Im Jahr 1997 wurde die H. H. GmbH formwechselnd in eine GmbH & Co. KG umgewandelt, auf die die Q-AG im Jahr 1999 gegen Gewährung von Kommanditanteilen verschmolzen wurde, sodass an der Kommanditgesellschaft auch familienfremde Dritte, nämlich die übrigen ehemaligen Aktionäre der Q-AG, beteiligt waren. Aus diesem Grund wurden bereits im Jahr 1996 die Anteile der Familiengesellschafter an der H. H. GmbH in die Klägerin zu 1. eingebracht.
Die Komplementärin der GmbH & Co. KG wurde im Jahr 2012 formwechselnd in die H-AG umgewandelt und umfirmiert, auf die die Kommanditgesellschaft mit Eintragung im Handelsregister am 13.11.2014 verschmolzen wurde.
Im Verfahren des FG Münster unter dem Aktenzeichen 3 K 5548/96 F war streitig, ob der gemeine Wert an der H. H. GmbH, der damaligen Klägerin, auf den 31.12.1984, auf den 31.12.1985 und auf den 31.12.1986 aus Verkäufen im gewöhnlichen Geschäftsverkehr abgeleitet werden konnte, wenn diese Verkäufe zwischen den Familiengesellschaftern erfolgt waren. Im Jahr 1984 fanden drei und in den Jahren 1985 und 1986 jeweils zwei Verkäufe sowie im Jahr 1986 zusätzlich eine Einziehung statt. Wegen der Einzelheiten des damaligen Verfahrens wird auf das Urteil vom 07.12.2000 (EFG 2001, 956) verwiesen.
An der Klägerin zu 1. waren bis zum hier maßgeblichen Stichtag inklusive der Erblasserin 15 Gesellschafter beteiligt, die vier verschiedenen Familienstämmen zuzuordnen waren. Das Stammkapital der Gesellschaft beträgt 5.138.800 Euro.

++++++++++++++++++++

**ARBEITSAUFTRAG:** Kopiere aus dem Textauszug wortgetreu den Abschnitt von „Im Verfahren des“ bis einschließlich „2001, 956) verwiesen.“. Für die Bearbeitung spielt die Auflistung keine Rolle.

**Gespeicherte Einträge:**

++++++++++++++++++++

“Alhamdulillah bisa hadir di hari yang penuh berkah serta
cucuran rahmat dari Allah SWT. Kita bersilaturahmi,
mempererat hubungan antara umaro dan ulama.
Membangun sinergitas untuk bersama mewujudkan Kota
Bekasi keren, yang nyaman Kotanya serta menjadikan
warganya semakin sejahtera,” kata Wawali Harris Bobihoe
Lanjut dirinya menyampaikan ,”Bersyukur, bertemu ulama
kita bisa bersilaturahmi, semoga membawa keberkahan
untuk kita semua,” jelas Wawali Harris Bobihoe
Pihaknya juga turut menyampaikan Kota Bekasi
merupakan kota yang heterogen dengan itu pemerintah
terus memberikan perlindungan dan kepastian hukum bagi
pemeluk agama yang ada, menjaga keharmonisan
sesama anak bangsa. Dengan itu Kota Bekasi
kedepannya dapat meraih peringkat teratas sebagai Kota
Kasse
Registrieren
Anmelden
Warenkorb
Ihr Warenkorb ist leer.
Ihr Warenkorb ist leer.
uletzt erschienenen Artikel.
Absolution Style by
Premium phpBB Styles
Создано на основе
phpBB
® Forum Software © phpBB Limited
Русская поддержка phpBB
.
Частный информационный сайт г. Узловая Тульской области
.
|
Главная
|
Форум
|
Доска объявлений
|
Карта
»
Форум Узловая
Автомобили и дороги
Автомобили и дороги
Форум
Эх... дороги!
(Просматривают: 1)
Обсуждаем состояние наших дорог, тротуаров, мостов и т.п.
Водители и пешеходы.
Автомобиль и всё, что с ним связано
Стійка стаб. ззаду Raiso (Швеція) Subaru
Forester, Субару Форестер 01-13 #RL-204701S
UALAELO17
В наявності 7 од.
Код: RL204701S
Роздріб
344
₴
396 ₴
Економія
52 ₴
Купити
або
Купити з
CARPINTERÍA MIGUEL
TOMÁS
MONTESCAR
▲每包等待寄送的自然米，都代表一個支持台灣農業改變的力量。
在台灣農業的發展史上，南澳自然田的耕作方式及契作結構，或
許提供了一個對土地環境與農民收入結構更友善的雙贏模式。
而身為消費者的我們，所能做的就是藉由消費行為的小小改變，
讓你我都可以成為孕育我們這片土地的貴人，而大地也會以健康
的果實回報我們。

++++++++++++++++++++

**LÖSUNG:**
Im Verfahren des FG Münster unter dem Aktenzeichen 3 K 5548/96 F war streitig, ob der gemeine Wert an der H. H. GmbH, der damaligen Klägerin, auf den 31.12.1984, auf den 31.12.1985 und auf den 31.12.1986 aus Verkäufen im gewöhnlichen Geschäftsverkehr abgeleitet werden konnte, wenn diese Verkäufe zwischen den Familiengesellschaftern erfolgt waren. Im Jahr 1984 fanden drei und in den Jahren 1985 und 1986 jeweils zwei Verkäufe sowie im Jahr 1986 zusätzlich eine Einziehung statt. Wegen der Einzelheiten des damaligen Verfahrens wird auf das Urteil vom 07.12.2000 (EFG 2001, 956) verwiesen.